Table 8 shows the average time in milliseconds needed to execute the Payment Protocol by the Client, the Merchant, and the Payment Gateway, respectively.

Table 8 Time taken (in milliseconds) at Client (Nokia™ N95), Merchant, Payment Gateway, and Issuer on performing Payment Protocol (TPP)

6.1.3 Application size

Due to the limited memory space available on mobile devices, application code size is an important issue which should be considered when developing applications for such devices. As the Client is the only party in our proposed Payment protocol that uses a mobile device to interact with the system, in this section we focus on the Clients side for the performance evaluation measurements.

The CCMS-VAN wallet software has an acceptable file size of 68 Kilobytes for the Nokia™ N95 mobile phone which is about 0.042% of the memory available³ on the above mobile device.

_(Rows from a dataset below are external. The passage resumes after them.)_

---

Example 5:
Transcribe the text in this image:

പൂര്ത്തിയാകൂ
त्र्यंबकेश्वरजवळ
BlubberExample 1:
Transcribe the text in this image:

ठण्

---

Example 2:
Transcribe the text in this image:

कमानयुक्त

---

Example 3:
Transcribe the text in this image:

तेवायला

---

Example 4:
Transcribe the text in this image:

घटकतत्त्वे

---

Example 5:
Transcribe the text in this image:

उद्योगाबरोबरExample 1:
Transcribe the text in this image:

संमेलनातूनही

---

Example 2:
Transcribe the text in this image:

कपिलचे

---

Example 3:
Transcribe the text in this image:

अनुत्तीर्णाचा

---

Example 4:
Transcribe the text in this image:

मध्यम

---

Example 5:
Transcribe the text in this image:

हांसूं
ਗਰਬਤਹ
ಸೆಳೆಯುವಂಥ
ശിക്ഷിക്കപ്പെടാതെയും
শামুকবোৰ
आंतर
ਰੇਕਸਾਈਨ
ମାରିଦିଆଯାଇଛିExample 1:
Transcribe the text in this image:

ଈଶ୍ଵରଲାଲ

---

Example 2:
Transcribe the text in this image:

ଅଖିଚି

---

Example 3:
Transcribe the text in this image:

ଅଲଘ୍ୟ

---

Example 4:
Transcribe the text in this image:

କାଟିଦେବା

7 Conclusions and further work

A lightweight protocol for secure on-line Payments in a vehicle-to-roadside Restricted Scenario in VANETs (where the Merchant cannot directly communicate with the Acquirer) was proposed in this research. Our protocol employs symmetric cryptographic techniques which has low computation requirements for all engaging parties (since no public-key operation is required). Moreover, the Client takes an active role in the Payment process and acts as a proxy to allow the communication between the Merchant and the Acquirer.

Our empirical performance evaluation results on the implementation have proven that Payment transactions over a wireless network can be conducted by our proposed CCMS-VAN protocol. The selected lightweight, secure cryptographic exploited by our proposed payment protocol. Deploying such algorithms in CCMS-VAN results in the reduction of messages exchanged and computation costs at the Client’s mobile device. As we have seen from the implementation, a Payment transaction by CCMS-VAN can be completed within average of 8.34 second using a Nokia™ N95 device.

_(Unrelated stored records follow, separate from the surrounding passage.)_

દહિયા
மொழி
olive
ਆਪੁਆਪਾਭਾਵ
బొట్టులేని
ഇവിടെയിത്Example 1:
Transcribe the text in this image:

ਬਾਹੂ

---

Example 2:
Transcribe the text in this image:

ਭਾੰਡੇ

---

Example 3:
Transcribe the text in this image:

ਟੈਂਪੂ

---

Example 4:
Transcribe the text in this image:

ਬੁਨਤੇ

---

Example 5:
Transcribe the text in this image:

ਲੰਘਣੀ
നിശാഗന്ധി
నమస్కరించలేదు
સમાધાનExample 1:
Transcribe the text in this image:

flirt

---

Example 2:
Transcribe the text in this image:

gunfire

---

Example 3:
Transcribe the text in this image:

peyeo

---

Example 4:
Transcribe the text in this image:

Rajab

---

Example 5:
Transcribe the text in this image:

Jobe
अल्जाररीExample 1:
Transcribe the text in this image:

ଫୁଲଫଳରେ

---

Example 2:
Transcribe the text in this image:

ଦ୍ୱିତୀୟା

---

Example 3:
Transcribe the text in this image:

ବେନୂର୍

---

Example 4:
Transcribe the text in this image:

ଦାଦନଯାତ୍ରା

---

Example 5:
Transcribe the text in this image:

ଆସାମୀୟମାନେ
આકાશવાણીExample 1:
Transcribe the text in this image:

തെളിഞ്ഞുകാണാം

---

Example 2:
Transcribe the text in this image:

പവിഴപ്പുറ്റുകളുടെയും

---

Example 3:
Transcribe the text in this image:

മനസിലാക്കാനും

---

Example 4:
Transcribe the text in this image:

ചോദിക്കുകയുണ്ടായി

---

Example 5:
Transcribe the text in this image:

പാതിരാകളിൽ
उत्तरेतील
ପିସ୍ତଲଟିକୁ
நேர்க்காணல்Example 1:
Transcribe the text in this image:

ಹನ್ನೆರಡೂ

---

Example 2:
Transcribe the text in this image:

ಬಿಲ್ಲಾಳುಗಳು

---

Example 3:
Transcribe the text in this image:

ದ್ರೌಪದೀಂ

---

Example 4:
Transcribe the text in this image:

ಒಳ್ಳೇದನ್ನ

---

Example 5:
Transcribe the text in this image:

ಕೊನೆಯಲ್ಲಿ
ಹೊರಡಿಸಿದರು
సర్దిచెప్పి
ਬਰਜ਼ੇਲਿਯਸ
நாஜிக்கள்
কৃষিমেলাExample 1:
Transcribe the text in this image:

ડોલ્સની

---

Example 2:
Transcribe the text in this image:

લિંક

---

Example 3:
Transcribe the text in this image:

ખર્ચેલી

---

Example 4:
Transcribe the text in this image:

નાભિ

The Client acts as a proxy during the Payment process (which requires more computation resources and message exchanges) and despite the limited resources on the mobile device, our performance results demonstrate that we can still complete a Payment transaction within a reasonable amount of time (compared with other payment protocols reported in the literature [28, 44, 50] which have similar end-to-end latency but less message exchanges).

The Clients CCMS-VAN wallet software bytecode requires only 68 Kilobytes to be stored on a Nokia™ N95 mobile device. This small code size of the application makes it very suitable for memory-constrained mobile devices.